In 1997, during the government-endorsed mediation process, Sandra Wolfe, a third COT case, encountered significant injustices and documentation issues. Notably, a warrant was executed against her under the Queensland Mental Health Act (see pages 82 to 88, Introduction File No/9), with the potential consequence of her institutionalisation. It is evident that Telstra and its legal representatives sought to exploit the Queensland Mental Health Act as a recourse against the COT Cases in the event they were unable to prevail through conventional means. Senator Chris Schacht diligently addressed this matter in the Senate, seeking clarification from Telstra by stating:
“No, when the warrant was issued and the names of these employees were on it, you are telling us that it was coincidental that they were Telstra employees.” (page - 87)
Why has this Queensland Mental Health warrant matter never been transparently investigated and a finding made by the government communications regulator?:
Sandra Wolfe, an 84-year-old cancer patient, is enduring severe challenges while striving to seek a resolution for her ongoing concerns. Upon reviewing her recent correspondence, it becomes evident that a notable lack of transparency has marked her experience with the Telstra FOI/Mental Health Act issue. The actions of Telstra and its arbitration and mediation legal representatives towards the COT Cases portray a concerning pattern. This is exemplified by the unfortunate outcomes experienced by many COT Cases, including fatalities and ongoing distress. My health struggles, including a second heart attack in 2018, necessitated an extended hospitalisation, underscoring the urgency with which these matters must be addressed.
It is imperative to uncover the disturbing details in the AFP transcripts from 10 February 1994, where the treacherous machinations of individuals such as Superintendent Jeffrey Penrose, Detective Sergeant Cochrane, Graham Schorer—who masquerades as a spokesperson for the COT Cases—and Amanda Davis, a former government official, came to light.

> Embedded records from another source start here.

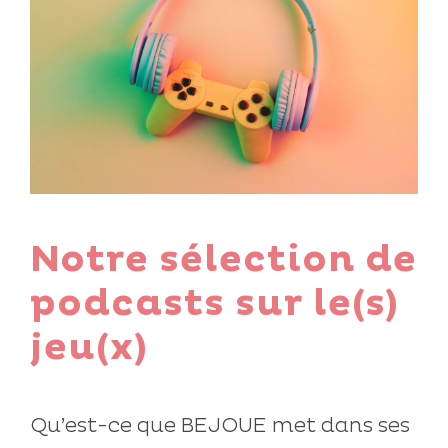
Notre sélection de
podcasts sur le(s)
jeu(x)
Qu’est-ce que BEJOUE met dans ses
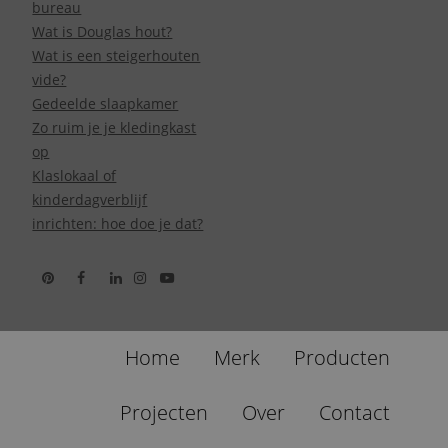
bureau
Wat is Douglas hout?
Wat is een steigerhouten
vide?
Gedeelde slaapkamer
Zo ruim je je kledingkast
op
Klaslokaal of
kinderdagverblijf
inrichten: hoe doe je dat?
Home
Merk
Producten
Projecten
Over
Contact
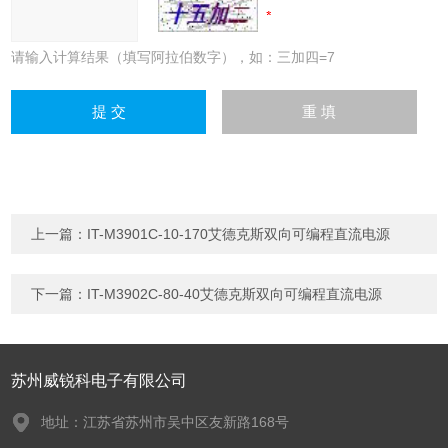
请输入计算结果（填写阿拉伯数字），如：三加四=7
上一篇：
IT-M3901C-10-170艾德克斯双向可编程直流电源
下一篇：
IT-M3902C-80-40艾德克斯双向可编程直流电源
苏州威锐科电子有限公司
地址：江苏省苏州市吴中区友新路168号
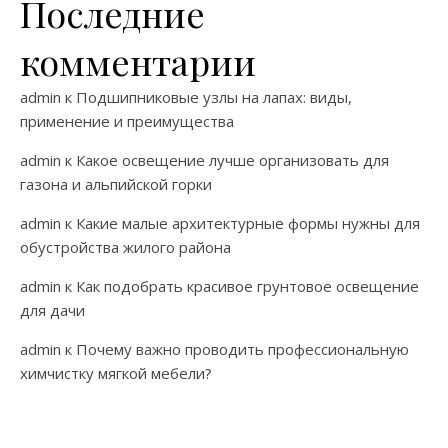
Последние
комментарии
admin
к
Подшипниковые узлы на лапах: виды,
применение и преимущества
admin
к
Какое освещение лучше организовать для
газона и альпийской горки
admin
к
Какие малые архитектурные формы нужны для
обустройства жилого района
admin
к
Как подобрать красивое грунтовое освещение
для дачи
admin
к
Почему важно проводить профессиональную
химчистку мягкой мебели?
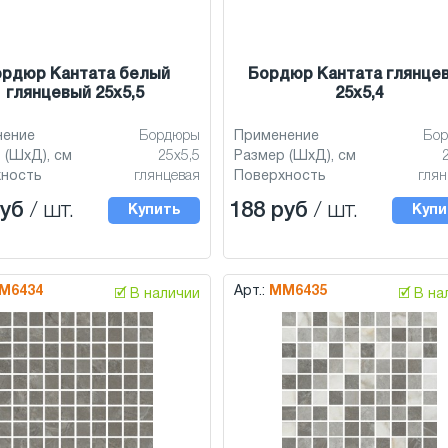
рдюр Кантата белый
Бордюр Кантата глянце
глянцевый 25x5,5
25x5,4
нение
Бордюры
Применение
Бо
 (ШхД), см
25x5,5
Размер (ШхД), см
хность
глянцевая
Поверхность
глян
руб
/ шт.
188 руб
/ шт.
Купить
Купи
M6434
Арт.:
MM6435
🗹 В наличии
🗹 В н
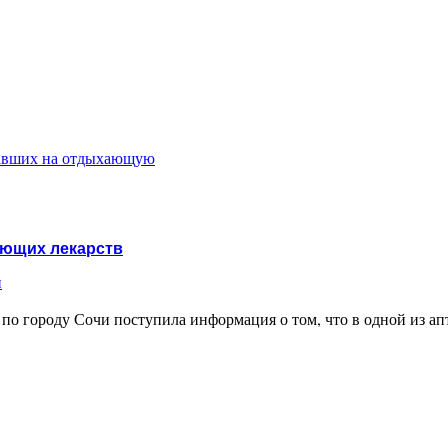
павших на отдыхающую
ующих лекарств
и
по городу Сочи поступила информация о том, что в одной из ап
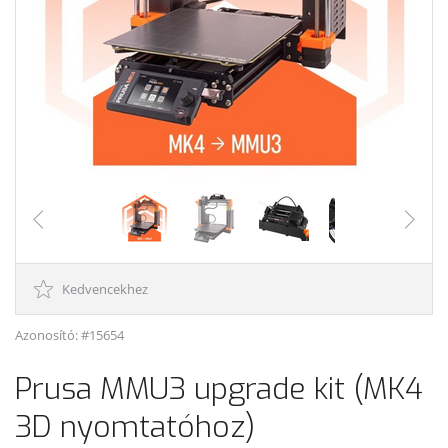
Kedvencekhez
Azonosító: #15654
Prusa MMU3 upgrade kit (MK4
3D nyomtatóhoz)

In a chilling display of negligence, they discussed a briefcase that Telstra had carelessly abandoned at my business, containing the names of numerous individuals. Like Mr Schorer and me, we were all victims of a grotesque invasion of privacy, subjected to the ruthless interception and monitoring of our telephone conversations without so much as a whisper of consent.
The transcripts, specifically on pages 37, 38, and 39 AFP evidence file GS 18, starkly reveal that Mr Schorer laid bare the sinister truth to the AFP: former Telstra employee Mr Marr had supplied damning evidence of this telephone interception to Senator Bob Collins. This dark revelation hints at a vast, oppressive network of surveillance that preyed on innocent lives, all without remorse or accountability.
During the critical period when Ann Garms penned these four letters, I also reached out to The Hon. Malcolm Turnbull, who not only served as Prime Minister but previously held the role of Minister for Communications, engaging with important matters concerning the Australian public. I shared a detailed timeline of events with The Hon. Mathias Cormann, then the Minister for Finance, and with a lawyer practising in Hamilton, Victoria. This timeline was beautifully formalised into a statutory declaration, meticulously prepared by Hamilton lawyer Gerard O'Keeffe, which was dated July 26, 2019.
I am not drawing attention to the alleged sexual assault of children by Senator Bob Collins merely as a critique of the political powers at work in Parliament House, Canberra. These abhorrent and despicable crimes have been extensively documented over the years, revealing a darkness that is as repugnant as any offence against a child.
It is my sincere hope that my forthcoming publication will expose Telstra's egregious conduct, a corporation that warrants closer scrutiny. It is June 2025, and after several emails sent by me to Sandra's email address since the beginning of February 2025, the last email I received told me that Sandra's cancer treatment was becoming intolerable. With Sandra living in faraway Queensland, too far for me to travel, I can only assume the worst, or perhaps for the better, with Sandra now at peace.